In theory there is no lower limit on the amount of energy that must be exchanged to make a measurement, at least directly. But you are constrained by Landauer's principle when you initialize the memory you need to record the measurement. Effectively the measurement is the replication of information about the measured system's state in the measurement system's state. This means that some information about the measurement system's state - that which the measurement "displaces" - must wind up encoded in the environment and ultimately one needs to do work to expel this excess entropy.
So you will need to expend work $k\,T\,\log 2$ to initialize the memory you need to record each bit of information measured.
For some time after Szilard thought up his famous Szilard engine thought experiment (1929) he believed the mechanism whereby the engine complied with the second law was exactly that it takes an amount of work equal to $k\,T\,\log 2$ to measure one bit of information about a system's state.
However this was shown not to be so by several thought experiments, most notably the Fredkin-Toffoli Billiard Ball Computer. In this device, internal register states can be polled without expenditure of energy. An excellent review of these and other ideas is to be found in
Charles Bennett, "The Thermodynamics of Computation: A Review", Int. J. Theo. Phys., 21, No. 12, 1982
As discussed in the Bennett paper, the work input to the Szilard engine that the second law would require is needed to "forget" bits of information, as I summarize in my answer here. When you make a measurement, you need to "make room" for it by "forgetting" the former state of the system you encode that measurement in.
Addendum
Some further explanation connecting the frictionless computer with measurement.

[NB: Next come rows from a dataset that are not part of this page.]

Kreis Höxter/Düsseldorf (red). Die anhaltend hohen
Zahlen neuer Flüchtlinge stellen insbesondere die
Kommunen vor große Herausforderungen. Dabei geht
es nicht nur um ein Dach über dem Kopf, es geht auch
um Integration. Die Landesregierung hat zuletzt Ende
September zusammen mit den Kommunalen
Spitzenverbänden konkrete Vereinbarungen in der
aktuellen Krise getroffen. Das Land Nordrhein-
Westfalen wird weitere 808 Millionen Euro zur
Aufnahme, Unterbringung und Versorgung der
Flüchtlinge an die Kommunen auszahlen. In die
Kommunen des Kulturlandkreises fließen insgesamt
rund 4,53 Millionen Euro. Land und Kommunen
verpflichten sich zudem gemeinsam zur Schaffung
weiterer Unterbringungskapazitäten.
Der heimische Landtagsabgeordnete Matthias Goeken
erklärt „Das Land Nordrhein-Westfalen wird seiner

The Toffoli computer, if I understand the history correctly, was the first accepted demonstration of the error in Szilard's assumption that it was the measurement that required the amount $k\,T\,\log 2$ of energy to decide whether a molecule were travelling fro- or to-wards the door in his own version of the Maxwell Daemon. The polling of one bit of a computer's memory is exactly the same thing as the molecule measurement: it is the inference of one bit of information about an observed physical system's state and, at least in this case, the Toffoli experiment shows that this inference can be done without energy expenditure.

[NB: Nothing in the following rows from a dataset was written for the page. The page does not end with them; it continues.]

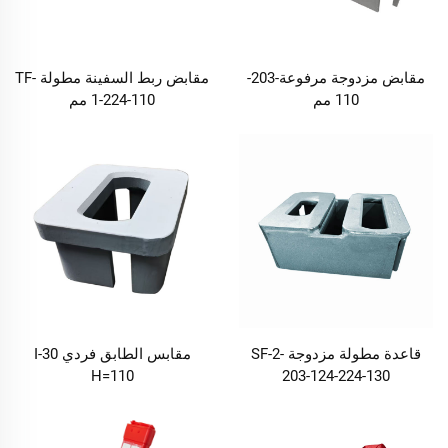
مقابض مزدوجة مرفوعة-203-
مقابض ربط السفينة مطولة TF-
110 مم
1-224-110 مم
قاعدة مطولة مزدوجة SF-2-
مقابس الطابق فردي I-30
H=110
203-124-224-130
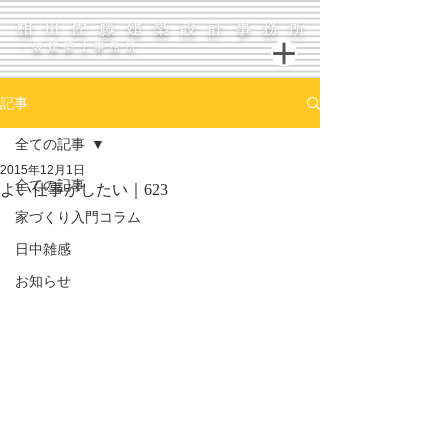
相川佐藤建築設計事務所
一級建築士事務所
記事
全ての記事
2015年12月1日
全ての記事
よい仕事がしたい｜623
家づくり入門コラム
日中雑感
お知らせ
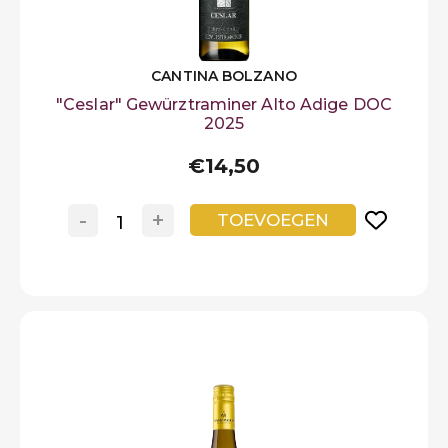
CANTINA BOLZANO
"Ceslar" Gewürztraminer Alto Adige DOC
2025
€14,50
-
+
TOEVOEGEN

Now, if you are worried about friction in the Toffoli experiment, then include it in the thought experiment, and imagine decreasing it through some engineering measure: better machining, magnetic levitation, whatever. As the friction is decreased through these measures, there is no fundamental physical principle encountered which halts the process. It may be impracticable to further the process, but there is no fundamental physical reason why the friction cannot be lowered. You can in principle make it arbitrarily small. This is quite different from the realization that to infer one bit of information about a system, you have to write that information in the physical state of some system, and the state that you write over has to be recorded elsewhere. This follows from an assumption that the microscopic physical laws are reversible, and, if true, the limit Landauer limit is a fundamental one.